À l’ONU, Djibouti sonne l’alarme sur la paix en Afrique

 

Djibouti a appelé, lundi, à une refondation du leadership international au sein des Nations unies, estimant que la crédibilité de l’Organisation, au XXIᵉ siècle, se jouera largement sur sa capacité à répondre efficacement aux crises africaines. Cette prise de position a été exprimée lors d’un débat du Conseil de sécurité consacré au « leadership pour la paix », organisé à l’initiative de la Slovénie.


S’exprimant au nom de Djibouti, l’ambassadeur Mohamed Siad Doualeh a dressé un constat sans détour : dans un contexte de fragmentation géopolitique accrue, le déficit de leadership international contribue à la paralysie du système multilatéral, au détriment des populations civiles. « Le leadership détermine si la paix progresse ou recule », a-t-il affirmé, soulignant que pour l’Afrique, cette question relève moins du débat conceptuel que d’un impératif vital, lié à la survie et à la dignité des peuples.



L’intervention djiboutienne a replacé la notion de paix dans une approche résolument pragmatique. Selon l’ambassadeur, la stabilité ne se mesure pas uniquement à l’absence de conflits armés, mais à des indicateurs concrets : accès à l’eau potable, sécurité alimentaire, soins de santé, éducation adaptée et opportunités d’emploi. Autant de facteurs qui, a-t-il rappelé, constituent les premiers remparts contre l’extrémisme violent, le banditisme et l’économie de la guerre.

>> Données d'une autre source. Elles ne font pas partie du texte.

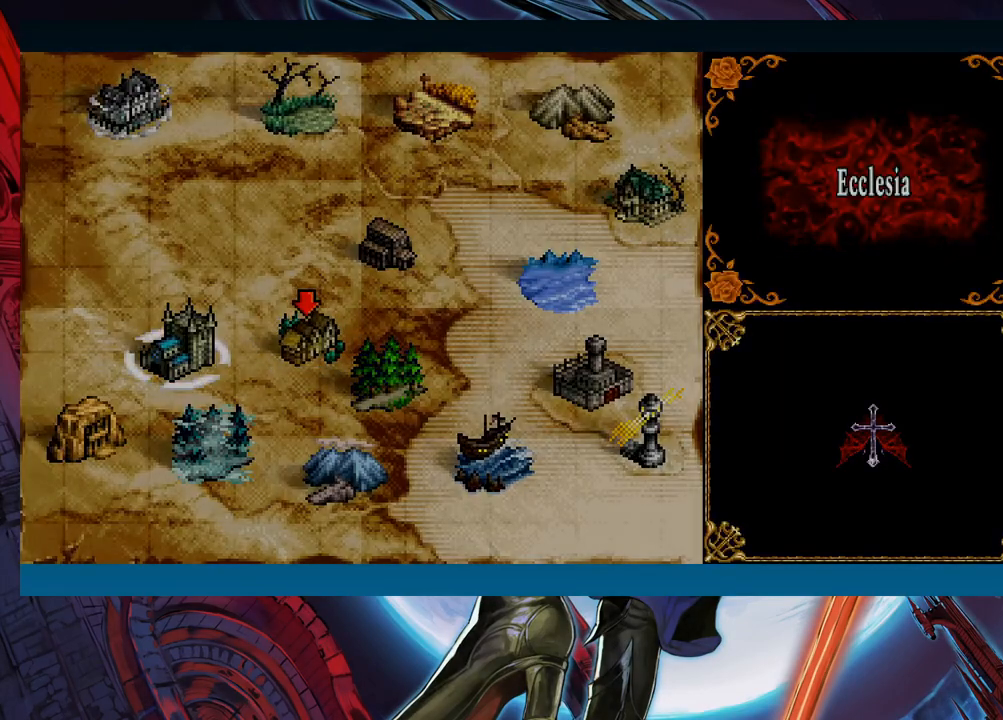
{"buttons": [], "left_stick": "right", "events": [[217, "left_stick", "right"]]}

Dans cette perspective, Djibouti a esquissé les contours du profil attendu du futur secrétaire général de l’ONU. Celui-ci devra, selon l’ambassadeur, être un « partenaire stratégique de l’Afrique », capable de restaurer la confiance entre les États membres, de défendre fermement la Charte des Nations unies et de faire prévaloir le droit international sur les calculs politiques à court terme. La dignité humaine, a-t-il insisté, doit redevenir la boussole centrale de l’action multilatérale.


Mais ce leadership, a averti le diplomate, ne saurait être effectif sans une volonté politique claire des États membres, en particulier des membres permanents du Conseil de sécurité. « Le secrétaire général n’est fort que dans la mesure où les États souhaitent qu’il le soit », a-t-il lancé, dénonçant une paralysie politique dont le coût humain devient « insupportable ». Il a cité, à titre d’exemples, les situations au Soudan, à Gaza et en Haïti, où l’inaction internationale prolonge les souffrances civiles.


Djibouti a également mis l’accent sur le rôle des organisations régionales africaines dans la prévention et la résolution des conflits. L’ambassadeur a rappelé l’engagement de l’Autorité intergouvernementale pour le développement (IGAD), actuellement présidée par le chef de l’État djiboutien, Ismaïl Omar Guelleh, dans les efforts de stabilisation de la Corne de l’Afrique.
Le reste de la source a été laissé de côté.